In the 1980s New York used its State Environmental Quality Review (SEQR), a state version of the National Environmental Policy Act (NEPA), to create permit conditions for oil and gas development, rather than take a regulatory approach, John Martin, president of JP Martin Energy Strategy LLC and the former head of the New York State Energy Research and Development Authority said at Hart Energy’s 2011 DUG (Developing Unconventional Gas) East conference.

That created a generic environmental impact statement (GEIS) that refused permits for any project falling outside its boundaries. “That’s exactly what happened in 2008, when it was deemed that high-volume hydraulic fracturing no longer fit the GEIS,” Martin said, referring to the ongoing process to “supplement” the GEIS to include hydraulic fracturing for shale development.

The moratorium that former Gov. David Paterson put in place by executive order only codified a delay that couldn’t have be prevented, Martin said (see NGI, Oct. 3). “Just the action of going through SEQR caused the stoppage, because the only alternative was to go through a full environmental impact statement for every well… It was just simply the process,” he said.

Pennsylvania doesn’t have a similar environmental review process among its “regulatory instruments,” according to John Carroll, a partner at the Pennsylvania law firm Pepper Hamilton LLP, but instead relied primarily on a water protection law enacted in 1937. “The statute is broad enough that the agency can regulate not only regulations, but also permit conditions,” he said, and so Pennsylvania simply “adjusted the law to accommodate the horizontal drilling and fracturing.”

That distinction, buried in the laws of each state, might be irrelevant to industry, though. “I’ll say it even simpler: In Pennsylvania you can drill. In New York you can’t,” said Ray Walker, senior vice president of environment, safety and regulatory compliance for Range Resources Corp.

The blame for that uncertainty, though, may fall on the shoulders of industry, Walker said.

When companies stormed Pennsylvania in the early days of the Marcellus, “We heard rumors of discontent in New York, but we tended to say, ‘Let’s not worry about this. They’re not going to let us up there anyway. And besides that, they’re New Yorkers,” Walker said. “Certainly, looking back now, our industry should have done a lot more of what we’re doing today: outreach and education.”

Despite the frustrations, Walker said the delays in New York, and the shorter delays in Pennsylvania, will probably be seen as “good for the industry” in the long run because “it woke us up. We’re in a different world today. We have to worry about things like social impacts. We have to worry about well location.
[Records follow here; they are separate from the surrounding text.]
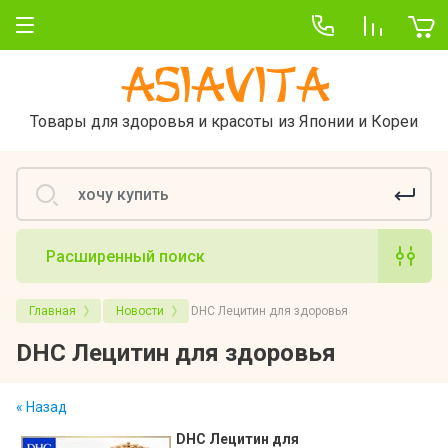
Asiavita
Товары для здоровья и красоты из Японии и Кореи
Расширенный поиск
Главная
Новости
DHC Лецитин для здоровья
DHC Лецитин для здоровья
« Назад
DHC Лецитин для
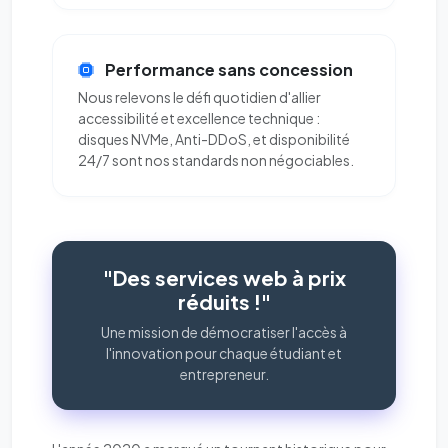
Performance sans concession
Nous relevons le défi quotidien d'allier
accessibilité et excellence technique :
disques NVMe, Anti-DDoS, et disponibilité
24/7 sont nos standards non négociables.
"Des services web à prix
réduits !"
Une mission de démocratiser l'accès à
l'innovation pour chaque étudiant et
entrepreneur.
We have to worry about what we’re going to do with the water.”

The unique New York permitting process, though, could continue to cause delays for the industry even after the GEIS process reaches a conclusion and the moratorium is lifted, Martin said.

Martin said opponents of Spectra Energy Partners’ proposal to expand two natural gas pipelines into New York City are planning to challenge the project using SEQR (see NGI, Nov. 7). Martin said the philosophy is simple: “If you can stop the pipelines, you can stop the drilling.”